I grew up on Saturday morning superheroes. No matter what the crisis, no matter how evil the villain, there was always someone in tights and a cape that would swoop in to save the day. Nobody wanted to see Clark Kent unless he was ripping open his shirt to reveal Superman. I really connected with that image of knowing what to do and how to act under pressure.

In a large, neurotic family, I had plenty of opportunities to act in the midst of chaos. For a long time I thought crisis was the norm and a cape and tights were the uniform of the day. Its one of the reasons I became a lifeguard and then a lifeguard and first aid and CPR instructor. Protocols beat paralysis all to pieces.

Gradually calm replaced chaos and I came to the realization that the only people who thrive in that environment are police and fire fighters and there’s a reason they retire at age 55. I grew to appreciate the peace and quiet of a relatively normal life.

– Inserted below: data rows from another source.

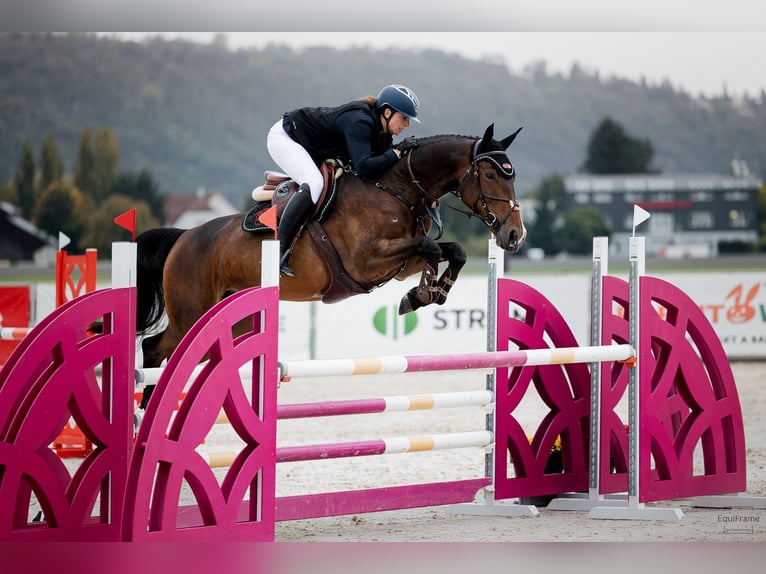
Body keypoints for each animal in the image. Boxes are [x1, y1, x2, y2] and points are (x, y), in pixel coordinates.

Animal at [136, 123, 526, 368]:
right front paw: (421, 294)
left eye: (513, 175)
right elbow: (431, 248)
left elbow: (452, 251)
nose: (515, 235)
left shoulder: (400, 263)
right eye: (490, 174)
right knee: (155, 348)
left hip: (230, 320)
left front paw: (428, 293)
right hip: (192, 313)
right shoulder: (365, 261)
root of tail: (184, 237)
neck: (397, 187)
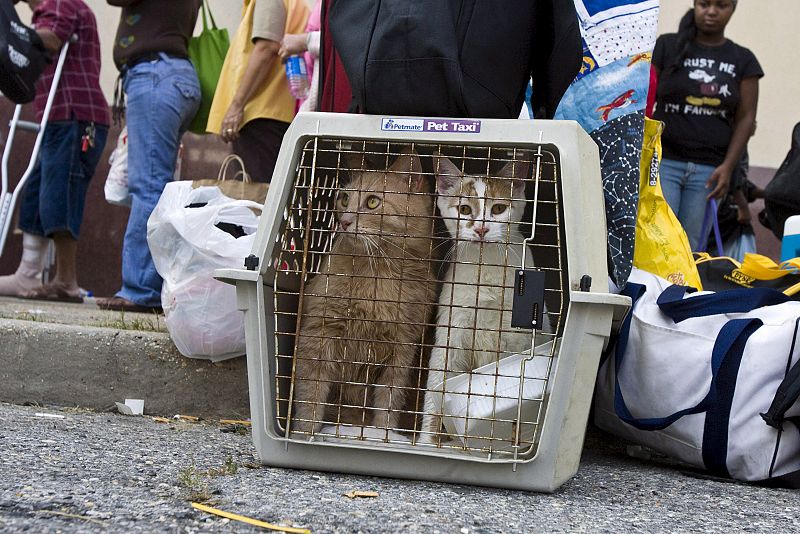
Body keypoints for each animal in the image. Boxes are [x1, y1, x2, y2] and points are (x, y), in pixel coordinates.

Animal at [290, 149, 438, 438]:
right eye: (344, 198)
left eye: (372, 202)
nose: (344, 221)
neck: (379, 275)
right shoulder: (319, 334)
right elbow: (311, 397)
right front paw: (305, 434)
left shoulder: (402, 352)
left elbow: (388, 404)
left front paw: (383, 436)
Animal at [418, 153, 552, 446]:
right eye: (465, 209)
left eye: (499, 208)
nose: (481, 229)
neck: (487, 269)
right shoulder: (452, 333)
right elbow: (436, 388)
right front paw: (425, 442)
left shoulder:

Last year the chaos returned. My aged father’s body began to fail him and over the course of eight months he went from an independent octogenarian to a regular visitor to the critical care ward of his local hospital. It was a two hundred mile commute to his bedside and every visit was an emotional roller coaster. He would get better and talk of going home, he would get worse and not talk at all. When he finally became stable it was a different kind of hell, because he was only healthy enough to be moved to a nursing home. He died on Thanksgiving in 2008.

There was little time to feel guilty about the peace his death brought as I discovered a personal health issue that required immediate surgery and a two-month recuperation. Between the grief and the infections sometimes it took a superhuman effort just to get through the day.

A year has passed and it has been nice to leave my cape and tights in the closet. I’ve had a Clark Kent kind of autumn and loved every minute of it.